▶ FRAGMENTO DE LECTURA
+ + + + +
La mano derecha de Rato en Bankia admite que no es un "financiero"

Norniella echa balones fuera y sostiene que su labor se limitaba a la "trinchera"

El exsecretario de Estado afirma que el Banco de España "controlaba" todas las decisiones

P. Allendesalazar

Juicio de Bankia: Norniella dice que no tenía funciones de alto nivel. / CHEMA MOYA (EFE / VÍDEO: EFE)

José Manuel Fernández Norniella, uno de los cuatro principales dirigentes de Bankia bajo la presidencia de Rodrigo Rato, ha admitido este lunes que no estaba cualificado para ocupar su puesto de consejero ejecutivo: "Yo no soy un financiero". Durante su interrogatorio en el juicio por la salida a bolsa de la entidad en la Audiencia Nacional, el exadministrador ha basado su defensa en dos líneas argumentales: él no era más que un soldado de segunda fila y todo lo que se hizo estaba «controlado» por el Banco de España.
+ + + + +
▶ MATERIAL PROPORCIONADO
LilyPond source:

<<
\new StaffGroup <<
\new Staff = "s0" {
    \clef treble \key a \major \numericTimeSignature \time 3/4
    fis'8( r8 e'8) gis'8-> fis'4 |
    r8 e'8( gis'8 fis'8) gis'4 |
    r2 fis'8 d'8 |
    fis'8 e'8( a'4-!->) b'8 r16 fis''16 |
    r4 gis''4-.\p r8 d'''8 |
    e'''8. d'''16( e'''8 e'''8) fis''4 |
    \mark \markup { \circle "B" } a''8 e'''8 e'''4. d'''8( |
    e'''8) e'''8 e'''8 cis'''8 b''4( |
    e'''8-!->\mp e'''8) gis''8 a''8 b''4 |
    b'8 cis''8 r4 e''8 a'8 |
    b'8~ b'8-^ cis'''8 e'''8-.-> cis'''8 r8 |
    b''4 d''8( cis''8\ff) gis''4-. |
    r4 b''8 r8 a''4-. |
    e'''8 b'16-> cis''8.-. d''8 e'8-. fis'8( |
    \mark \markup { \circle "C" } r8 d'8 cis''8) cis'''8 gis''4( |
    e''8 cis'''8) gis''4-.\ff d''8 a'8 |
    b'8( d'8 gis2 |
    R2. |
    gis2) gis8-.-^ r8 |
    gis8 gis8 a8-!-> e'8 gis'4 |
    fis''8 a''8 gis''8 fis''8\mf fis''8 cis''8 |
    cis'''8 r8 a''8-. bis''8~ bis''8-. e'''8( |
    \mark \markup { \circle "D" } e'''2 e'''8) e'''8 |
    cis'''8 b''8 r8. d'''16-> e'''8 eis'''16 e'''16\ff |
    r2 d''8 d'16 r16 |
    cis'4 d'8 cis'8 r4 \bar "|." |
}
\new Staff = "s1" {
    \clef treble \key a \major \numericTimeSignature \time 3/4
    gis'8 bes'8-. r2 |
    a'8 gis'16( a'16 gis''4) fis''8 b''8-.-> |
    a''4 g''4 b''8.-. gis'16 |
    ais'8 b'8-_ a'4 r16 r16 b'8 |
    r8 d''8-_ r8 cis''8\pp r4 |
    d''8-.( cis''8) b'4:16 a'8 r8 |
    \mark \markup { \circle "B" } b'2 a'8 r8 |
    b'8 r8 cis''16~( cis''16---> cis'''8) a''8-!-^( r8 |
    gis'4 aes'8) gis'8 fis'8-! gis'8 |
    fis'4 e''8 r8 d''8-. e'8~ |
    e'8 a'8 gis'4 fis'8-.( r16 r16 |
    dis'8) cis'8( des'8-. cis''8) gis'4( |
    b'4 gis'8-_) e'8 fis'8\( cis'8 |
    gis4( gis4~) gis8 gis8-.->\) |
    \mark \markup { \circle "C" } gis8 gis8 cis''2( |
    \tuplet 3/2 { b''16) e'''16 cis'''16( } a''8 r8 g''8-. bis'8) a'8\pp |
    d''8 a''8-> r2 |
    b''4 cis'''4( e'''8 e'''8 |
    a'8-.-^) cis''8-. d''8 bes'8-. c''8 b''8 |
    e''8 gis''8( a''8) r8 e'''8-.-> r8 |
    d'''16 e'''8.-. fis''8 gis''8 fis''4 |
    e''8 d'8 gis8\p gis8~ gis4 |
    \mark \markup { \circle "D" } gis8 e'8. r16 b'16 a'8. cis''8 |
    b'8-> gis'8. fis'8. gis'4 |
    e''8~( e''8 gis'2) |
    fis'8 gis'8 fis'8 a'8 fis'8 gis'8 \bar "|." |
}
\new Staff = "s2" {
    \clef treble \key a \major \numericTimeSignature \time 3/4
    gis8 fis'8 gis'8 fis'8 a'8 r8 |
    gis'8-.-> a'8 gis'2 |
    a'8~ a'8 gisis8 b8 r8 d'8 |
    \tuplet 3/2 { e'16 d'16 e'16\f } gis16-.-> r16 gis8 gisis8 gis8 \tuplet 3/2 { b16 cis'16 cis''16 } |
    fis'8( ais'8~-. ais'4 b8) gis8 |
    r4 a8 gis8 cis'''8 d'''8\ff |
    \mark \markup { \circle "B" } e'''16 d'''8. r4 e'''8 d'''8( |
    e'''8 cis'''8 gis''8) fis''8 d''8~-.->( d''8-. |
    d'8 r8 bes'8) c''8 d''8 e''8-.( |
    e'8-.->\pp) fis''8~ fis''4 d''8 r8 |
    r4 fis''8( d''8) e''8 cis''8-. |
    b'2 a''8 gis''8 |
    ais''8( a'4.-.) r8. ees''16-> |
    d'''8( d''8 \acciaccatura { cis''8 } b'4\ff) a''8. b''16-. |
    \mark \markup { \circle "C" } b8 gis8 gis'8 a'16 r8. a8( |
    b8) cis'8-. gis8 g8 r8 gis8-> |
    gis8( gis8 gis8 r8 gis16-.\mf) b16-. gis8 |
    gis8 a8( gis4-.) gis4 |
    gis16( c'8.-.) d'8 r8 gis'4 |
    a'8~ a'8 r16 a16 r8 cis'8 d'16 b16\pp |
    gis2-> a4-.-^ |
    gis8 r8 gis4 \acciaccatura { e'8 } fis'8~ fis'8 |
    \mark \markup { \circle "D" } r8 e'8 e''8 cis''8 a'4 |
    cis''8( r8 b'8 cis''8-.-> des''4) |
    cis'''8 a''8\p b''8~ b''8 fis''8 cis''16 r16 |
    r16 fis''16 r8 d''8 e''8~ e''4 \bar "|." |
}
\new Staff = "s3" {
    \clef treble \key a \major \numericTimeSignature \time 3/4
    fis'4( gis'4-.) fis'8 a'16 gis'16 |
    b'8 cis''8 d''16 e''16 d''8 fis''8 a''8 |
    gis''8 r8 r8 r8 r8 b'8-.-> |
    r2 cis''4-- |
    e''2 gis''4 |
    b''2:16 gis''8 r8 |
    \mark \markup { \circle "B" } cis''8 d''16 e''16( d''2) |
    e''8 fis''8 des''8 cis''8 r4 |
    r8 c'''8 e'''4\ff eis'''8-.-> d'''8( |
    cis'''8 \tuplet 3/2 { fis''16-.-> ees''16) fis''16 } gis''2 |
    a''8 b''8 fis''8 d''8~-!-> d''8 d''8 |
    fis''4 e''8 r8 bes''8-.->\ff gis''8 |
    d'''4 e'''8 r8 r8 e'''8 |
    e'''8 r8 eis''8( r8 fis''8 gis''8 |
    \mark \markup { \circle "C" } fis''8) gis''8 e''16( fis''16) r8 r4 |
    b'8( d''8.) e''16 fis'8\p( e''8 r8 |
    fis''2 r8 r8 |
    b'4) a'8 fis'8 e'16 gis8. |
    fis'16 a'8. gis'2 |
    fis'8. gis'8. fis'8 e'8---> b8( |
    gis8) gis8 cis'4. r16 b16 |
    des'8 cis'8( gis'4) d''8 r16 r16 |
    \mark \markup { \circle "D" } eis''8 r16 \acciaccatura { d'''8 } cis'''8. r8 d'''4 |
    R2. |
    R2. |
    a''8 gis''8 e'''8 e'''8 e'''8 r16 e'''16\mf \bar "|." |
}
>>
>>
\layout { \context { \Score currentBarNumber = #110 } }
+ + + + +
▶ ACTIVIDAD A
Según el fragmento de lectura, ¿en qué tribunal se celebra el juicio por la salida a bolsa de Bankia?
▶ ACTIVIDAD B
Copia de nuevo la parte del fragmento de lectura que empieza con las palabras "El exsecretario de" y termina con "el Banco de España.", sustituyendo "consejero ejecutivo" por "director general".

▶ RESPUESTA ESCRITA A
En la Audiencia Nacional.

▶ RESPUESTA ESCRITA B
El exsecretario de Estado afirma que el Banco de España "controlaba" todas las decisiones

P. Allendesalazar

Juicio de Bankia: Norniella dice que no tenía funciones de alto nivel. / CHEMA MOYA (EFE / VÍDEO: EFE)

José Manuel Fernández Norniella, uno de los cuatro principales dirigentes de Bankia bajo la presidencia de Rodrigo Rato, ha admitido este lunes que no estaba cualificado para ocupar su puesto de director general: "Yo no soy un financiero". Durante su interrogatorio en el juicio por la salida a bolsa de la entidad en la Audiencia Nacional, el exadministrador ha basado su defensa en dos líneas argumentales: él no era más que un soldado de segunda fila y todo lo que se hizo estaba «controlado» por el Banco de España.